== Task objective ==
This exercise asks for the records to be retyped exactly as they read.

== Stored items ==
.....

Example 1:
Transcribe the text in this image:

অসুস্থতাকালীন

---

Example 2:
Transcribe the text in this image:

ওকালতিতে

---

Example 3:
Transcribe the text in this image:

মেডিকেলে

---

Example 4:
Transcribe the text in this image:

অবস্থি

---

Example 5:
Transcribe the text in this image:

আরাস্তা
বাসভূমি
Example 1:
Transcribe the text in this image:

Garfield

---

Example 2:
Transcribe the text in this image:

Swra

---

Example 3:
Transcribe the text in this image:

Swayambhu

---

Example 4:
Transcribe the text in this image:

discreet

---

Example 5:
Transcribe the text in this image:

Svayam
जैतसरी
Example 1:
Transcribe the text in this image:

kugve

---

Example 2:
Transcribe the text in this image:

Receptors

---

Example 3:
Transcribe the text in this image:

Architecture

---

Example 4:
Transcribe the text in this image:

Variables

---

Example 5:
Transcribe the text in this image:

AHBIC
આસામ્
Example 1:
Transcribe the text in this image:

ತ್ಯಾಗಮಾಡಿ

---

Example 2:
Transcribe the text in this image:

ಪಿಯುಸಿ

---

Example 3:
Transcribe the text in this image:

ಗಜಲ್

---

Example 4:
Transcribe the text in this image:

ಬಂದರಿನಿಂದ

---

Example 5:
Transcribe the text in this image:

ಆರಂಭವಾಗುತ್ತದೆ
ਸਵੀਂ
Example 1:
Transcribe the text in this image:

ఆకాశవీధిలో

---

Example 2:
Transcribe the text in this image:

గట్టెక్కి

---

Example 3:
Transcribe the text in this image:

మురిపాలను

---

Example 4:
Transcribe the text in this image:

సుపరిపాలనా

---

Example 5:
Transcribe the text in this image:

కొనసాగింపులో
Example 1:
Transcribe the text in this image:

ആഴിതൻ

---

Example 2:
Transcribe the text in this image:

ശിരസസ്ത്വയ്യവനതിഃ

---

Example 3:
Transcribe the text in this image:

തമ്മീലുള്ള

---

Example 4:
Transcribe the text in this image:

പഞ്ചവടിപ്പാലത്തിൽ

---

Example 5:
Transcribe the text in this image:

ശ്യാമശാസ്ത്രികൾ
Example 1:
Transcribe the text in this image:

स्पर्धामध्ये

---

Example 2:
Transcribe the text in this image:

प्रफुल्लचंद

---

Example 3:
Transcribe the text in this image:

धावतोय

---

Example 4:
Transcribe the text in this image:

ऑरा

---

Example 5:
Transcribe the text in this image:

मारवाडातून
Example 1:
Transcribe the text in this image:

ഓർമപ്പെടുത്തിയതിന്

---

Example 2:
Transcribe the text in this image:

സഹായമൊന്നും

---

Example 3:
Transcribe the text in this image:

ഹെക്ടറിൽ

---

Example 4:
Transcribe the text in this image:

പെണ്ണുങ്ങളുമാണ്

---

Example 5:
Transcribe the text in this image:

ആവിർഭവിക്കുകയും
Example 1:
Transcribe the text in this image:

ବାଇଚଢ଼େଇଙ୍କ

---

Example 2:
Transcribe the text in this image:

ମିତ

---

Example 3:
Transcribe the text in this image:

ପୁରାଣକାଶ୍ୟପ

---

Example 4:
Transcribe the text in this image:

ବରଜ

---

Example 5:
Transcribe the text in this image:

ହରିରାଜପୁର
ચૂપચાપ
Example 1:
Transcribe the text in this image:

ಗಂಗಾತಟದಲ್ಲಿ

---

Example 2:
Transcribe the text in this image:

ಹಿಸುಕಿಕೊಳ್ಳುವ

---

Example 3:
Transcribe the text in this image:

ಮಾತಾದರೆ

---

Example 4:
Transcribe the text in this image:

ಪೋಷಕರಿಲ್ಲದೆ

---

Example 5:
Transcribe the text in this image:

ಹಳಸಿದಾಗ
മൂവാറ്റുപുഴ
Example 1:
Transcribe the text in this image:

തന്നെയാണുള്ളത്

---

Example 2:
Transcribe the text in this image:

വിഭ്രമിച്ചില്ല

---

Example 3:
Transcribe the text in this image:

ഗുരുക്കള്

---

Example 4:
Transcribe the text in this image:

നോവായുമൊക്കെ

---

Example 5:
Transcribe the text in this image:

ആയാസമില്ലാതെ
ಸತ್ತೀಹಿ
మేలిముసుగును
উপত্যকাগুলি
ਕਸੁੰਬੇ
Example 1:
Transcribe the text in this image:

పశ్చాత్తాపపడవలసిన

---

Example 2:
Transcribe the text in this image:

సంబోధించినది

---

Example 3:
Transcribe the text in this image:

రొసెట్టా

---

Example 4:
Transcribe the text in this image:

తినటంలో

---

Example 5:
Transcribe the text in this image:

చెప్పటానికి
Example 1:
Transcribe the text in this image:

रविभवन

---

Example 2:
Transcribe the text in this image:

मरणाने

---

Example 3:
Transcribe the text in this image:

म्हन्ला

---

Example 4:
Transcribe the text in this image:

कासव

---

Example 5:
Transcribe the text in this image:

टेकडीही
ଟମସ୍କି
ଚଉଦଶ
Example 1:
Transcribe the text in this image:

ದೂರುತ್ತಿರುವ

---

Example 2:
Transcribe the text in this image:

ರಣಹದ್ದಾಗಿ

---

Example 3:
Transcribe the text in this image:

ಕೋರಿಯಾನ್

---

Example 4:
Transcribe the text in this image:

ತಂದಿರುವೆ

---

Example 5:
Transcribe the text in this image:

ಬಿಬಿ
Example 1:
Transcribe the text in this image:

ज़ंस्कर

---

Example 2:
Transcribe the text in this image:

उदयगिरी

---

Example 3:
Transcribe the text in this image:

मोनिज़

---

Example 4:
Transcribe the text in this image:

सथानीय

.....

== Solved problem ==
Example 1:
Transcribe the text in this image:

অসুস্থতাকালীন

---

Example 2:
Transcribe the text in this image:

ওকালতিতে

---

Example 3:
Transcribe the text in this image:

মেডিকেলে

---

Example 4:
Transcribe the text in this image:

অবস্থি

---

Example 5:
Transcribe the text in this image:

আরাস্তা
বাসভূমি
Example 1:
Transcribe the text in this image:

Garfield

---

Example 2:
Transcribe the text in this image:

Swra

---

Example 3:
Transcribe the text in this image:

Swayambhu

---

Example 4:
Transcribe the text in this image:

discreet

---

Example 5:
Transcribe the text in this image:

Svayam
जैतसरी
Example 1:
Transcribe the text in this image:

kugve

---

Example 2:
Transcribe the text in this image:

Receptors

---

Example 3:
Transcribe the text in this image:

Architecture

---

Example 4:
Transcribe the text in this image:

Variables

---

Example 5:
Transcribe the text in this image:

AHBIC
આસામ્
Example 1:
Transcribe the text in this image:

ತ್ಯಾಗಮಾಡಿ

---

Example 2:
Transcribe the text in this image:

ಪಿಯುಸಿ

---

Example 3:
Transcribe the text in this image:

ಗಜಲ್

---

Example 4:
Transcribe the text in this image:

ಬಂದರಿನಿಂದ

---

Example 5:
Transcribe the text in this image:

ಆರಂಭವಾಗುತ್ತದೆ
ਸਵੀਂ
Example 1:
Transcribe the text in this image:

ఆకాశవీధిలో

---

Example 2:
Transcribe the text in this image:

గట్టెక్కి

---

Example 3:
Transcribe the text in this image:

మురిపాలను

---

Example 4:
Transcribe the text in this image:

సుపరిపాలనా

---

Example 5:
Transcribe the text in this image:

కొనసాగింపులో
Example 1:
Transcribe the text in this image:

ആഴിതൻ

---

Example 2:
Transcribe the text in this image:

ശിരസസ്ത്വയ്യവനതിഃ

---

Example 3:
Transcribe the text in this image:

തമ്മീലുള്ള

---

Example 4:
Transcribe the text in this image:

പഞ്ചവടിപ്പാലത്തിൽ

---

Example 5:
Transcribe the text in this image:

ശ്യാമശാസ്ത്രികൾ
Example 1:
Transcribe the text in this image:

स्पर्धामध्ये

---

Example 2:
Transcribe the text in this image:

प्रफुल्लचंद

---

Example 3:
Transcribe the text in this image:

धावतोय

---

Example 4:
Transcribe the text in this image:

ऑरा

---

Example 5:
Transcribe the text in this image:

मारवाडातून
Example 1:
Transcribe the text in this image:

ഓർമപ്പെടുത്തിയതിന്

---

Example 2:
Transcribe the text in this image:

സഹായമൊന്നും

---

Example 3:
Transcribe the text in this image:

ഹെക്ടറിൽ

---

Example 4:
Transcribe the text in this image:

പെണ്ണുങ്ങളുമാണ്

---

Example 5:
Transcribe the text in this image:

ആവിർഭവിക്കുകയും
Example 1:
Transcribe the text in this image:

ବାଇଚଢ଼େଇଙ୍କ

---

Example 2:
Transcribe the text in this image:

ମିତ

---

Example 3:
Transcribe the text in this image:

ପୁରାଣକାଶ୍ୟପ

---

Example 4:
Transcribe the text in this image:

ବରଜ

---

Example 5:
Transcribe the text in this image:

ହରିରାଜପୁର
ચૂપચાપ
Example 1:
Transcribe the text in this image:

ಗಂಗಾತಟದಲ್ಲಿ

---

Example 2:
Transcribe the text in this image:

ಹಿಸುಕಿಕೊಳ್ಳುವ

---

Example 3:
Transcribe the text in this image:

ಮಾತಾದರೆ

---

Example 4:
Transcribe the text in this image:

ಪೋಷಕರಿಲ್ಲದೆ

---

Example 5:
Transcribe the text in this image:

ಹಳಸಿದಾಗ
മൂവാറ്റുപുഴ
Example 1:
Transcribe the text in this image:

തന്നെയാണുള്ളത്

---

Example 2:
Transcribe the text in this image:

വിഭ്രമിച്ചില്ല

---

Example 3:
Transcribe the text in this image:

ഗുരുക്കള്

---

Example 4:
Transcribe the text in this image:

നോവായുമൊക്കെ

---

Example 5:
Transcribe the text in this image:

ആയാസമില്ലാതെ
ಸತ್ತೀಹಿ
మేలిముసుగును
উপত্যকাগুলি
ਕਸੁੰਬੇ
Example 1:
Transcribe the text in this image:

పశ్చాత్తాపపడవలసిన

---

Example 2:
Transcribe the text in this image:

సంబోధించినది

---

Example 3:
Transcribe the text in this image:

రొసెట్టా

---

Example 4:
Transcribe the text in this image:

తినటంలో

---

Example 5:
Transcribe the text in this image:

చెప్పటానికి
Example 1:
Transcribe the text in this image:

रविभवन

---

Example 2:
Transcribe the text in this image:

मरणाने

---

Example 3:
Transcribe the text in this image:

म्हन्ला

---

Example 4:
Transcribe the text in this image:

कासव

---

Example 5:
Transcribe the text in this image:

टेकडीही
ଟମସ୍କି
ଚଉଦଶ
Example 1:
Transcribe the text in this image:

ದೂರುತ್ತಿರುವ

---

Example 2:
Transcribe the text in this image:

ರಣಹದ್ದಾಗಿ

---

Example 3:
Transcribe the text in this image:

ಕೋರಿಯಾನ್

---

Example 4:
Transcribe the text in this image:

ತಂದಿರುವೆ

---

Example 5:
Transcribe the text in this image:

ಬಿಬಿ
Example 1:
Transcribe the text in this image:

ज़ंस्कर

---

Example 2:
Transcribe the text in this image:

उदयगिरी

---

Example 3:
Transcribe the text in this image:

मोनिज़

---

Example 4:
Transcribe the text in this image:

सथानीय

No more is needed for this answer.